Eleven networks were set up almost immediately under the MHCY Guide, focusing on children, adolescents and young adults. The areas of operation of these networks correspond to the territories of the provinces and the Brussels-Capital Region[1].

The aim is to respond to the needs of these children and adolescents and their context or environment with the fastest and most continuous care possible. Each network consists of all the relevant actors, services, institutions, care providers, etc. of the sectors involved working together and coordinating their policies. 

To optimise assistance, the MHCY networks are developing a number of programmes and modules funded by the federal government.

More specifically, it concerns:

  • Programmes of crisis care and long-term care in which places for short-term care and acute treatment of adolescents in a non-life-threatening crisis situation with associated case management are provided in addition to a mobile offering.
  • There is also investment in expertise and knowledge exchange between all actors involved regarding: 
    • individual children, adolescents and their context;
    • specific sub-target groups of adolescents 
    • concerning all children and adolescents within the MHCY area of operation. 
  • We can then consider this to be an intersectoral consult and liaison programme and learning networks.
  • In addition, dual diagnosis modules are being established in which customised care pathways are provided for children with intellectual disabilities combined with psychological problems, including crisis offerings and time-out options.

In addition, child and adolescent psychiatric hospital services, as well as forensic psychiatric units for adolescents, have also been strengthened with the addition of more staff. They not only contribute to the optimal operation of those services but also provide ‘bridging functions’ of care delivery and care transmission. This means that young patients are supervised even before their admission to a psychiatric hospital service and their departure is prepared from the start of admission. 

To curb patient flow to these services, liaison teams are also deployed. They consist of psychiatrists, psychologists and psychiatric nurses, and provide counselling and care in non-psychiatric hospital services, e.g. paediatrics and emergency departments. They also provide support to caregivers in these non-psychiatric hospital services.

The MHCY networks are also given the means to realise innovative projects within cross-programme sites, ranging from additional forms of liaison where teams with psychiatric expertise provide care in non-psychiatric hospital services to the creation of pilot projects for adolescents in transition up to age 23.
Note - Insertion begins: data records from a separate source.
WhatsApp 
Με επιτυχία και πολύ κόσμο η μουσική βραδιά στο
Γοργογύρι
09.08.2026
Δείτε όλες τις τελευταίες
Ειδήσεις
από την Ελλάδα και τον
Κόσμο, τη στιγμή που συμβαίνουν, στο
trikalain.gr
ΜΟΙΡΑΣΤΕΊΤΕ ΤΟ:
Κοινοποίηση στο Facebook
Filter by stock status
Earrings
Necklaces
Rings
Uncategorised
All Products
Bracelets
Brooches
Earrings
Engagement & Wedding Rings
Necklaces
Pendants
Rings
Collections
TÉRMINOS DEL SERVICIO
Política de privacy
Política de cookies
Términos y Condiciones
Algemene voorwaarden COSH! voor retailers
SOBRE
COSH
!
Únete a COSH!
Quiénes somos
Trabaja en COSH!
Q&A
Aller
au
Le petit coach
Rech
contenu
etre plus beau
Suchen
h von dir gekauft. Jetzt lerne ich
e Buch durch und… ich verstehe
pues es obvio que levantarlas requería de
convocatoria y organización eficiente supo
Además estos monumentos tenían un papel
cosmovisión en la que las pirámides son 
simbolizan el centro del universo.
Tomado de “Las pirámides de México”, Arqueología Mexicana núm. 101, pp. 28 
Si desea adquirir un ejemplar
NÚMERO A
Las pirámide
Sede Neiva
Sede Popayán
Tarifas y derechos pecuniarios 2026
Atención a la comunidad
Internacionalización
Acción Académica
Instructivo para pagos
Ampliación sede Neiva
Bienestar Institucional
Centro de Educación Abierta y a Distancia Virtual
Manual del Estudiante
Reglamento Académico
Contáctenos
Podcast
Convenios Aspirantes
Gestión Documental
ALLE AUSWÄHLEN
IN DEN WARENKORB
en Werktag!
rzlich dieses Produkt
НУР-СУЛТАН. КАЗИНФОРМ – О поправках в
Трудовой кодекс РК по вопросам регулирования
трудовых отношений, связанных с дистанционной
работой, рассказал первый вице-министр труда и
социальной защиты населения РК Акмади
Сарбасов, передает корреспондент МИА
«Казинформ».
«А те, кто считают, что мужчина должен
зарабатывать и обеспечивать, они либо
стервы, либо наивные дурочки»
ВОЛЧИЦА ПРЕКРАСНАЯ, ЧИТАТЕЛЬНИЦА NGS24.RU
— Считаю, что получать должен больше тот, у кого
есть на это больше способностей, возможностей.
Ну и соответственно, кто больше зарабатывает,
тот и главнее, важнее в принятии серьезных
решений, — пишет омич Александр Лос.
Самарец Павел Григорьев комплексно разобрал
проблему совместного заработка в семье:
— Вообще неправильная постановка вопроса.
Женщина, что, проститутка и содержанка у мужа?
More than 700 additional FTEs are being made available to the networks in order to realise all of these programmes, modules and projects.

Finally, the MHCY networks are driving the expansion of psychological care offerings in primary care for children and adolescents (see below).

[1] In the German-speaking Community, through a specific pilot project, a network is currently being created that will provide follow-up and care for all age-based target groups: children, adolescents, adults and the elderly.